BENGALURU (REUTERS) - Cyber Monday was on track to bring in a record US$7.9 billion (S$10.86 billion) in US online sales, as millions of shoppers scoured for steep discounts on everything from Lego sets to big-screen TVs.
The marketing event was picking up steam on Monday evening as West Coast shoppers looked for deals after work and those on the East Coast made purchases before bedtime, according to Adobe Analytics, which measures transactions from 80 of the top 100 US retailers.
A late evening forecast from Adobe estimated sales would be US$100 million more than it had expected earlier in the day.
"Many shoppers have waited on certain purchases, with three hours tonight expected to bring in as much revenue as an average full day," said Taylor Schreiner, director of Adobe Digital Insights.
Target Corp and Amazon.com were pulling out all the stops, offering free delivery with no minimum order requirement and bombarding shoppers with promotional e-mails.
Companies' sales were up 20 per cent from a year earlier as of 7pm ET, including a surge in orders placed via mobile phones, Adobe Analytics found.
On Wall Street, investors showed their enthusiasm. Shares of Amazon closed up 5 per cent. Macy's Inc, Kohls Corp and Target shares rose as well.
In another estimate, Mastercard SpendingPulse forecast a 25 per cent jump in e-commerce sales to at least US$3 billion, based on sales via the Mastercard payments network and estimates for other payment forms such as cash and check.
These US forecasts still paled in comparison to Alibaba Group Holding's "Singles Day" earlier this month, when the Chinese e-commerce giant raked in US$30.7 billion in sales.

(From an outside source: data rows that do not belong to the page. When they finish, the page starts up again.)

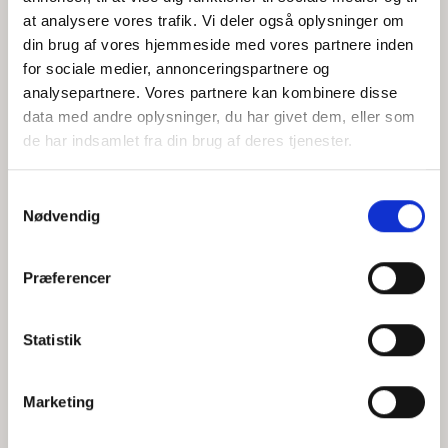
at analysere vores trafik. Vi deler også oplysninger om
din brug af vores hjemmeside med vores partnere inden
for sociale medier, annonceringspartnere og
Jeg accepterer behandlingen af mine personoplysninger i
analysepartnere. Vores partnere kan kombinere disse
henhold til
privatlivspolitikken
data med andre oplysninger, du har givet dem, eller som
de har indsamlet fra din brug af deres tjenester.
Samtykkevalg
Nødvendig
Præferencer
Statistik
Hvem er CEPOS
Analyser
Marketing
Vores værdier
Debat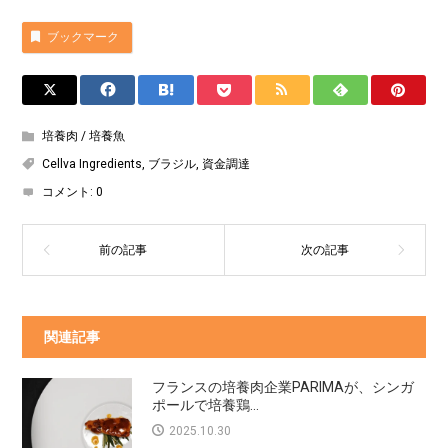
ブックマーク
培養肉 / 培養魚
Cellva Ingredients
,
ブラジル
,
資金調達
コメント:
0
関連記事
フランスの培養肉企業PARIMAが、シンガ
ポールで培養鶏...
2025.10.30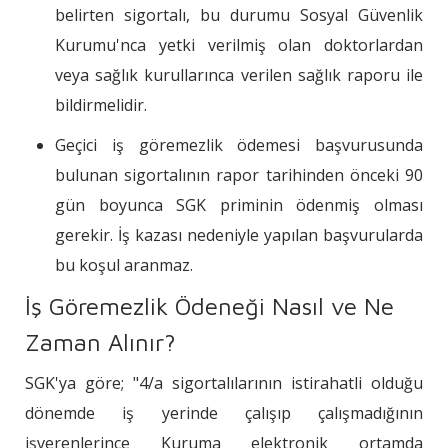
belirten sigortalı, bu durumu Sosyal Güvenlik
Kurumu'nca yetki verilmiş olan doktorlardan
veya sağlık kurullarınca verilen sağlık raporu ile
bildirmelidir.
Geçici iş göremezlik ödemesi başvurusunda
bulunan sigortalının rapor tarihinden önceki 90
gün boyunca SGK priminin ödenmiş olması
gerekir. İş kazası nedeniyle yapılan başvurularda
bu koşul aranmaz.
İş Göremezlik Ödeneği Nasıl ve Ne
Zaman Alınır?
SGK'ya göre; "4/a sigortalılarının istirahatli olduğu
dönemde iş yerinde çalışıp çalışmadığının
işverenlerince Kuruma elektronik ortamda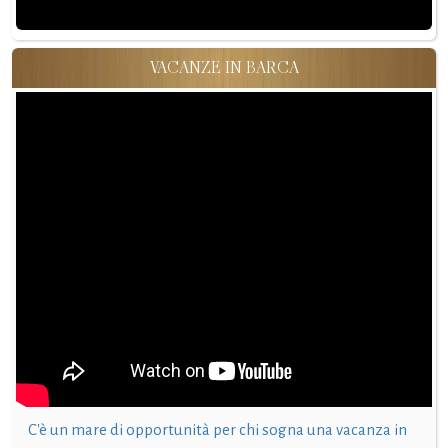
VACANZE IN BARCA
C'è un mare di opportunità per chi sogna una vacanza in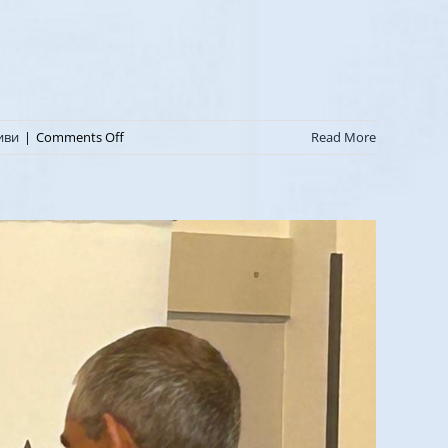
on
иви
|
Comments Off
Read More
Отзив
|
Глигор
Михаиловски
|
Северна
Македонија
|
Practitioner
Coach
DIPLOMA
program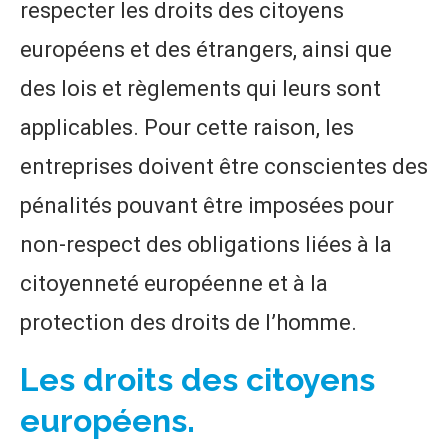
respecter les droits des citoyens
européens et des étrangers, ainsi que
des lois et règlements qui leurs sont
applicables. Pour cette raison, les
entreprises doivent être conscientes des
pénalités pouvant être imposées pour
non-respect des obligations liées à la
citoyenneté européenne et à la
protection des droits de l’homme.
Les droits des citoyens
européens.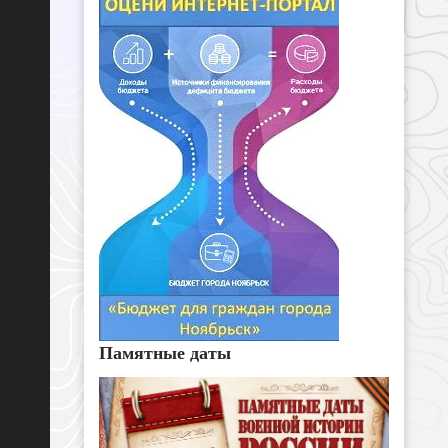
Памятные даты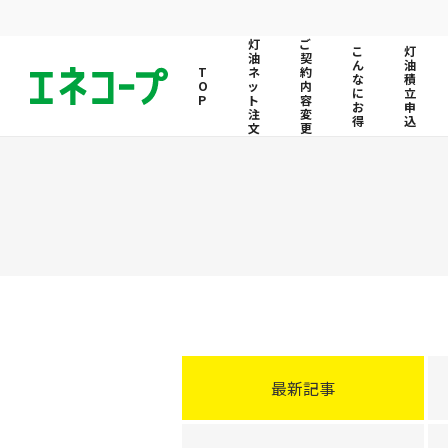
灯
ご
こ
灯
油
契
ん
油
ネ
約
な
積
ッ
内
に
立
ト
容
お
申
注
変
得
込
文
更
最新記事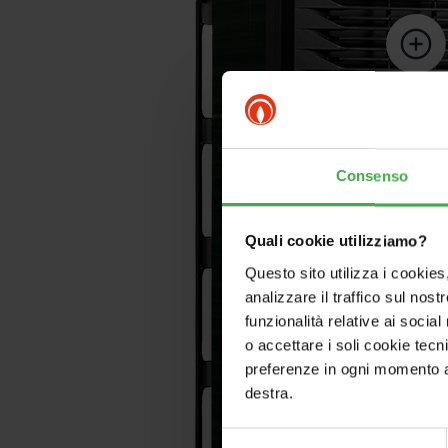
Consenso
Quali cookie utilizziamo?
Questo sito utilizza i cookies
analizzare il traffico sul nostr
funzionalità relative ai socia
o accettare i soli cookie tecn
preferenze in ogni momento ac
destra.
Selezione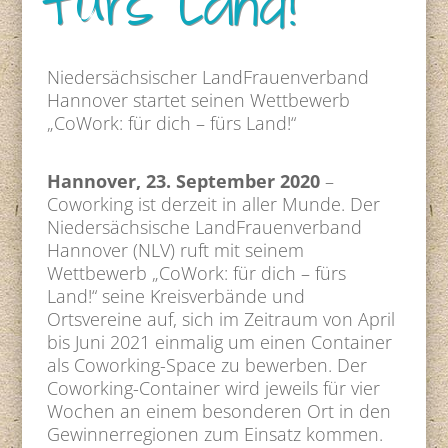
fürs Land!“
Niedersächsischer LandFrauenverband
Hannover startet seinen Wettbewerb
„CoWork: für dich – fürs Land!“
Hannover, 23. September 2020
–
Coworking ist derzeit in aller Munde. Der
Niedersächsische LandFrauenverband
Hannover (NLV) ruft mit seinem
Wettbewerb „CoWork: für dich – fürs
Land!“ seine Kreisverbände und
Ortsvereine auf, sich im Zeitraum von April
bis Juni 2021 einmalig um einen Container
als Coworking-Space zu bewerben. Der
Coworking-Container wird jeweils für vier
Wochen an einem besonderen Ort in den
Gewinnerregionen zum Einsatz kommen.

Some industry observers saw a downside to the US shopping frenzy.
Bob Phibbs, chief executive of New York-based consultancy the Retail Doctor, warned of potential store closures if brick-and-mortar players discounted items too heavily this holiday season.
"Online discounts and free shipping are significantly cutting into retailers' profits," he said. "Retailers are just spending money in the hopes that they don't lose too much more."
The promotional efforts also drew the ire of customers who complained they woke up to even more Cyber Monday e-mails than in years past.
"Yes retailers, I'm aware it's Cyber Monday even without the 150 emails," tweeted Keina (@RealMamaEagle), a user from Delaware.
DEEP DISCOUNTS ON TOYS
Drawing an estimated 75 million shoppers, the day was a test of retailers' online platforms and delivery operations.
Without the right IT infrastructure, the heavy traffic could have caused hours of glitches like those during Amazon's Prime Day marketing event in July.
But as of 10:00pm ET on Monday, no big US chain had notable technical difficulties, according to outage tracker DownDetector.com. On Black Friday some websites including apparel retailer J Crew and home improvement chain Lowe's had temporary outages.
Consumers are increasingly doing their holiday shopping online, diluting the importance of Black Friday, when shoppers traditionally flocked to brick-and-mortar stores for the best deals.
Adobe said the nationwide average shopping basket was US$138 so far for Cyber Monday, up 6 per cent from last year.
"I find Cyber Monday to be more convenient than Black Friday," said Jeissy Casilla, 23, a retail worker in Puerto Rico. "I think that Cyber Monday is better in terms of how much you can get done while doing so little - basically a better chance at the best deals."
Toys were expected to have the biggest discounts, Adobe Analytics said, as retailers rush to fill the void left by the bankruptcy of top US toy retailer Toys "R" Us.
Target offered 30 per cent off on select toys, while Kohl's discounted Lego sets between 30 per cent and 40 per cent.
"This year, retailers are much clearer about where their strengths lie, rather than just attempting to beat Amazon at its own game," said retail analyst Carol Spieckerman.
The National Retail Federation forecast US holiday retail sales, including online, in November and December will increase between 4.3 per cent and 4.8 per cent over 2017, for a total of US$717.45 billion to US$720.89 billion.